Moreno watched at least part of it from his suite behind home plate. From near the right-field foul pole, I wondered what he saw. I wondered if he thinks April 12 is too early to consider conclusions, if not draw them. I wondered if what he saw was not two weeks of unacceptable play, but three years and two weeks of unacceptable results. And then what he thought of the team his general manager, Jerry Dipoto, put together, and the methods in which his manager, Mike Scioscia, runs it.
Moreno hasn't spoken to me in more than a year, so I was left to wonder: What does he see? What is his next move? Is he satisfied with Dipoto, his GM of 18 months? With Scioscia, who's been on the top step here for 14 seasons? Whose contract runs through 2018? Would he sit and watch the Angels, his Angels, get kicked around by the Astros for a night? What about for a weekend? Will he watch them get kicked around by the AL West for a fourth season, if that's what's to come?

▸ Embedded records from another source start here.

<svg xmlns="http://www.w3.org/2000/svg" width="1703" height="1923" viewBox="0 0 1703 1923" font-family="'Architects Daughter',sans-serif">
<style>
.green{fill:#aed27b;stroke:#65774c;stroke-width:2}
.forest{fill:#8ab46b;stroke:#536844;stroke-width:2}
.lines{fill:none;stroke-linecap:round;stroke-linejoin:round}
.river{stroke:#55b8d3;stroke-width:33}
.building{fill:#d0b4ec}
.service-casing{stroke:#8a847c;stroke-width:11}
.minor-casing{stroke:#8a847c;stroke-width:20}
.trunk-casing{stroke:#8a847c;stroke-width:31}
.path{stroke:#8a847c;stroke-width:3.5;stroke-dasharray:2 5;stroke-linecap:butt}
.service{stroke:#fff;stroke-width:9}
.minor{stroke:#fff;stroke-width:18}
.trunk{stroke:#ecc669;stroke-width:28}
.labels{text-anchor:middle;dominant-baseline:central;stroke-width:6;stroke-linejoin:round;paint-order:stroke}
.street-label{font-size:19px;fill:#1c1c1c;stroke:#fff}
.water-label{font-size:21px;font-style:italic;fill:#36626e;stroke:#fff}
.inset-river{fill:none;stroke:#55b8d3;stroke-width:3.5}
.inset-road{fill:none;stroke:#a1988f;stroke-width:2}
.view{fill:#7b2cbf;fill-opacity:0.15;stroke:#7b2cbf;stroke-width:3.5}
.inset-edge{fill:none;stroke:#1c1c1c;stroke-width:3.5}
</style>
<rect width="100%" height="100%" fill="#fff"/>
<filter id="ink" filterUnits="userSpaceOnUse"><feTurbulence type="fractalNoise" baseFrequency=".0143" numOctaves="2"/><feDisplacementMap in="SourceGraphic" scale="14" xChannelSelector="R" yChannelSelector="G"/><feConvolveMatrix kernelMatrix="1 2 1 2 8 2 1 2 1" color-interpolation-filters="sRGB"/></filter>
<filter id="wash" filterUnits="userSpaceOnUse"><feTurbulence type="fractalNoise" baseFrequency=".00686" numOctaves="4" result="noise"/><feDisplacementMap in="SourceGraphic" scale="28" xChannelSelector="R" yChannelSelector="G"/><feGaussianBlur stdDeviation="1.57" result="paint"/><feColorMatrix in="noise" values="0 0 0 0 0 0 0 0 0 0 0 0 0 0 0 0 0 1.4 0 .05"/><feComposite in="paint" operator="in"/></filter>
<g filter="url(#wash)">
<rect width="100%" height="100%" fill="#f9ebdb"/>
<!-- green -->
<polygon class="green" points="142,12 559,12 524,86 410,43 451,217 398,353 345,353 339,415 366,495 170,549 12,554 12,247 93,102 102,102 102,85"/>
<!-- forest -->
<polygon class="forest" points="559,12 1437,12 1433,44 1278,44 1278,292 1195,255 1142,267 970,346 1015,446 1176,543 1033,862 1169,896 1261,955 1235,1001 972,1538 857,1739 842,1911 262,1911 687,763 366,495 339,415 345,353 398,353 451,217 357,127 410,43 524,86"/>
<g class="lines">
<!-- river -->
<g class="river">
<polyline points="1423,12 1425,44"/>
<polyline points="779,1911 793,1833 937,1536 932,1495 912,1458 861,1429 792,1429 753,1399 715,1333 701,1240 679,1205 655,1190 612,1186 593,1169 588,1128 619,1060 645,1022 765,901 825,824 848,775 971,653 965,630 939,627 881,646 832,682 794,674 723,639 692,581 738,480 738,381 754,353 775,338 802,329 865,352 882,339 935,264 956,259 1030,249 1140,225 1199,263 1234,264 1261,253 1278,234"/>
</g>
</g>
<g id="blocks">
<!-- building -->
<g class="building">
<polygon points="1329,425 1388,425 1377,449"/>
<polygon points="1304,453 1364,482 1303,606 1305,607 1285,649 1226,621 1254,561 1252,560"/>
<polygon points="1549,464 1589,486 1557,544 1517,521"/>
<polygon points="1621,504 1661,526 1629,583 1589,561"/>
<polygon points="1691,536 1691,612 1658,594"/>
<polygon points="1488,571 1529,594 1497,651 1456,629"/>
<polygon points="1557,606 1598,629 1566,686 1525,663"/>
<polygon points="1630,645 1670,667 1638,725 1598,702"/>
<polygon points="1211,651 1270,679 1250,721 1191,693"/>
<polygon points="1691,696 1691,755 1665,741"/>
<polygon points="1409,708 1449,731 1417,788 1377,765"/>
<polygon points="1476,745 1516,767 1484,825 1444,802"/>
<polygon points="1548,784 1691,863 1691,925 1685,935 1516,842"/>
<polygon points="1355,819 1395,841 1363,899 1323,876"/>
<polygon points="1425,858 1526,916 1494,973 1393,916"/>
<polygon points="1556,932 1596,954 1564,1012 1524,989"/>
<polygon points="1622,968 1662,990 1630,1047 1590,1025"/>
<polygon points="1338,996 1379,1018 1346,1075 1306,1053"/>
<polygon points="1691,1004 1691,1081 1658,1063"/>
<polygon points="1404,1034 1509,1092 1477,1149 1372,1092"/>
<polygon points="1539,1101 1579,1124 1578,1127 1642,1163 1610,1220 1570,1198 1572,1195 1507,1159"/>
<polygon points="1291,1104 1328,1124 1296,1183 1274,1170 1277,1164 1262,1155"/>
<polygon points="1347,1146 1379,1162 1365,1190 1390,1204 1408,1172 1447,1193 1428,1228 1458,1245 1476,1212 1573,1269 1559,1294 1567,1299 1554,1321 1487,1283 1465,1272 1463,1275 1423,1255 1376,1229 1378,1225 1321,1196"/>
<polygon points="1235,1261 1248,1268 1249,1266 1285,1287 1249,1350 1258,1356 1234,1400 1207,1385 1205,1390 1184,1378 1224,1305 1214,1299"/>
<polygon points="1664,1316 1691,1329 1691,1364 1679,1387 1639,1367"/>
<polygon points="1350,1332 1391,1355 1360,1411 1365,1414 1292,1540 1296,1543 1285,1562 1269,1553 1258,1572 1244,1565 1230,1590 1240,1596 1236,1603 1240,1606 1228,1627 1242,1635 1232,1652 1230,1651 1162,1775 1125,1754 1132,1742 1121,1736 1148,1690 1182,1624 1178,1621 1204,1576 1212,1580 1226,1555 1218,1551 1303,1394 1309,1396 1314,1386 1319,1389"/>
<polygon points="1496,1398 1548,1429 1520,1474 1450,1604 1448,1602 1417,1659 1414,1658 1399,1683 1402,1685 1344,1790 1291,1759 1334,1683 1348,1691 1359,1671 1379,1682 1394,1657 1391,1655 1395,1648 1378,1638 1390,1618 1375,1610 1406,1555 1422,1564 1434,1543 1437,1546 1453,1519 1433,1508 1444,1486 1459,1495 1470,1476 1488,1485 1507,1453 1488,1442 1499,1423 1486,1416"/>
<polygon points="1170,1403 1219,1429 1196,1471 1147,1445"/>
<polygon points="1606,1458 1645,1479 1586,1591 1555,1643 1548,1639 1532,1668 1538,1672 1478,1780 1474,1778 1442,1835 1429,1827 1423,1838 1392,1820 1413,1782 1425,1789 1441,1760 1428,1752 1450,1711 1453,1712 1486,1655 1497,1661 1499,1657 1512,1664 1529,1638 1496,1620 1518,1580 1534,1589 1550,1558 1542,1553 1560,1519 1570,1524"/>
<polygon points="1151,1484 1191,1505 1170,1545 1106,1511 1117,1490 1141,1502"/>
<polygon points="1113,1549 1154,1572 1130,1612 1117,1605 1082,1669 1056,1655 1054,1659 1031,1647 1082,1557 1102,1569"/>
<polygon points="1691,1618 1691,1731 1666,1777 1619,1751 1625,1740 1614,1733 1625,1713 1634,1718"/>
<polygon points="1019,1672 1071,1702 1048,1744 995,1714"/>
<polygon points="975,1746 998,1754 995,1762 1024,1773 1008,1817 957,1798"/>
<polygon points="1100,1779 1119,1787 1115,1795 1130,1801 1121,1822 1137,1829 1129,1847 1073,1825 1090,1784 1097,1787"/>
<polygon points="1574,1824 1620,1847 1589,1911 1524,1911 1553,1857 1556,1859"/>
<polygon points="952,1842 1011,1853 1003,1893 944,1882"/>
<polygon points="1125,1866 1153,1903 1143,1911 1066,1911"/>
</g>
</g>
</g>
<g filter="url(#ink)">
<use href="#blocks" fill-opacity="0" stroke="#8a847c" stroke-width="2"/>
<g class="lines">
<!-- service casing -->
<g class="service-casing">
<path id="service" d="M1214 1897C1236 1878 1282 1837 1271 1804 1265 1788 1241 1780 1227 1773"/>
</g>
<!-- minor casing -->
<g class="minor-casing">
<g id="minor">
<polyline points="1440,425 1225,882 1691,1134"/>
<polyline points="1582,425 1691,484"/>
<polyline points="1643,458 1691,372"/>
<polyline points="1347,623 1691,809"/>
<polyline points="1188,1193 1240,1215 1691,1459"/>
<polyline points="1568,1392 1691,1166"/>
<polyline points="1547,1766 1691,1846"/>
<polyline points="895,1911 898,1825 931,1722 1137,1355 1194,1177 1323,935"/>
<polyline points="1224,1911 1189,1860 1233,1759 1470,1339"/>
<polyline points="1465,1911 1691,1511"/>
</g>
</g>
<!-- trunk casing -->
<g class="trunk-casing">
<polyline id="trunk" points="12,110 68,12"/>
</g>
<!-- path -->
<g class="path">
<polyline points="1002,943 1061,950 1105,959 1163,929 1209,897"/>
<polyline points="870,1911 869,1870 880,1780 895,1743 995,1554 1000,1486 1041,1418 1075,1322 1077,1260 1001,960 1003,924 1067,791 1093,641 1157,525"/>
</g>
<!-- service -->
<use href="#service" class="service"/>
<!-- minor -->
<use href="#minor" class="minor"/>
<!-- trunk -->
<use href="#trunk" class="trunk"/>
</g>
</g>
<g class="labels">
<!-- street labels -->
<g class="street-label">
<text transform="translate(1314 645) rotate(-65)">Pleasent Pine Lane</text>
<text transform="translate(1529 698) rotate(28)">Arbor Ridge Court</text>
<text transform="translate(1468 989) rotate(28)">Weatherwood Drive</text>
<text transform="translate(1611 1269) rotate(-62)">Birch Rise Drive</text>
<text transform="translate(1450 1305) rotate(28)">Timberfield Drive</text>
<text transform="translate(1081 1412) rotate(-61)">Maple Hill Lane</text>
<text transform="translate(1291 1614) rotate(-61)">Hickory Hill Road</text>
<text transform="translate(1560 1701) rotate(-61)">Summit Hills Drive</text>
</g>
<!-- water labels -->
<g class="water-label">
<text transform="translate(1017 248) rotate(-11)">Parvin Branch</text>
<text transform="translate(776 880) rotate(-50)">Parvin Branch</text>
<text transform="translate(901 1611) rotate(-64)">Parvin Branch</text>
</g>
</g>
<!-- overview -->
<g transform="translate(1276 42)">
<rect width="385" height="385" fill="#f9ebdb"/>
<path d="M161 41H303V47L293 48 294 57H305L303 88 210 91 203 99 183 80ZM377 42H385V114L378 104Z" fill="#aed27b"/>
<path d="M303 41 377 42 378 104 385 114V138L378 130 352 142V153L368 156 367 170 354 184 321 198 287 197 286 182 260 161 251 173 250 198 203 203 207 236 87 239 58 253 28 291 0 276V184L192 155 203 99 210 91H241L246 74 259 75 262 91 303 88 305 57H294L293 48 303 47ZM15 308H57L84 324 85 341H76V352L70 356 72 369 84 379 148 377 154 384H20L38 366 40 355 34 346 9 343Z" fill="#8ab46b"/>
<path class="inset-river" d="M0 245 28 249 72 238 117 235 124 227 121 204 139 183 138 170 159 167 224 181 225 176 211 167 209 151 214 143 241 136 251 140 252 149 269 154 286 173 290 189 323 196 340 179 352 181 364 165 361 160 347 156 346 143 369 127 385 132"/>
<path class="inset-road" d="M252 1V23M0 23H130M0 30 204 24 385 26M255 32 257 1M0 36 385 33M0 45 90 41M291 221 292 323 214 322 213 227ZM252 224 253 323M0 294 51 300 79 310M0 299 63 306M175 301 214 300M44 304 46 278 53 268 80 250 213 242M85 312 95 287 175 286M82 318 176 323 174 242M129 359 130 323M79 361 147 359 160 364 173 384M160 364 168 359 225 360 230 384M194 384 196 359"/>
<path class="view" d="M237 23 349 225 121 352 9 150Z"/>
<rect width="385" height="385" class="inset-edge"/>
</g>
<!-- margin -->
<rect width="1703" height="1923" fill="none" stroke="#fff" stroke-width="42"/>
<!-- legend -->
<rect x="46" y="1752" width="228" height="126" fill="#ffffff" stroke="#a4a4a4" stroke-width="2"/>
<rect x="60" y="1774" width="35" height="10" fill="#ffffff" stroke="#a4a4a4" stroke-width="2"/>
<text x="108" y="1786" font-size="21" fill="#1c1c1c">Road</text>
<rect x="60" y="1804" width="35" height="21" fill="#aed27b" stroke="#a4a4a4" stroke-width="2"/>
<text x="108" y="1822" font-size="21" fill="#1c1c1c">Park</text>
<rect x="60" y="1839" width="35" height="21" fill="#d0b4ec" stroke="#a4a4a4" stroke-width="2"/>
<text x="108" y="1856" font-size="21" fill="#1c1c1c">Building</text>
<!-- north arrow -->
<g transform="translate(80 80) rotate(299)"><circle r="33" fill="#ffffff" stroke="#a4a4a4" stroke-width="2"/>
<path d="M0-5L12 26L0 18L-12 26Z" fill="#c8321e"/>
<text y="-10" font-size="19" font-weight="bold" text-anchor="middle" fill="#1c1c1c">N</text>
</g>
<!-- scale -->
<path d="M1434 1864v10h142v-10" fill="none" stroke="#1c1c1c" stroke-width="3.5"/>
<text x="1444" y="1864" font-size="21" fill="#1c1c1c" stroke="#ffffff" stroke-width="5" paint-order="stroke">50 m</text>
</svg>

Scioscia is not simply one of the best managers in the game. He is one of the best managers of his generation.
Assuming the pitching turns, and gets healthy, the Angels are one of the best teams in the game. There's too much talent to consider otherwise.
But what matters, what really matters, is what Moreno thinks. And I wonder what that is. I wonder if he's patient enough to sit through another April like this. So I wonder, Arte Moreno, what now?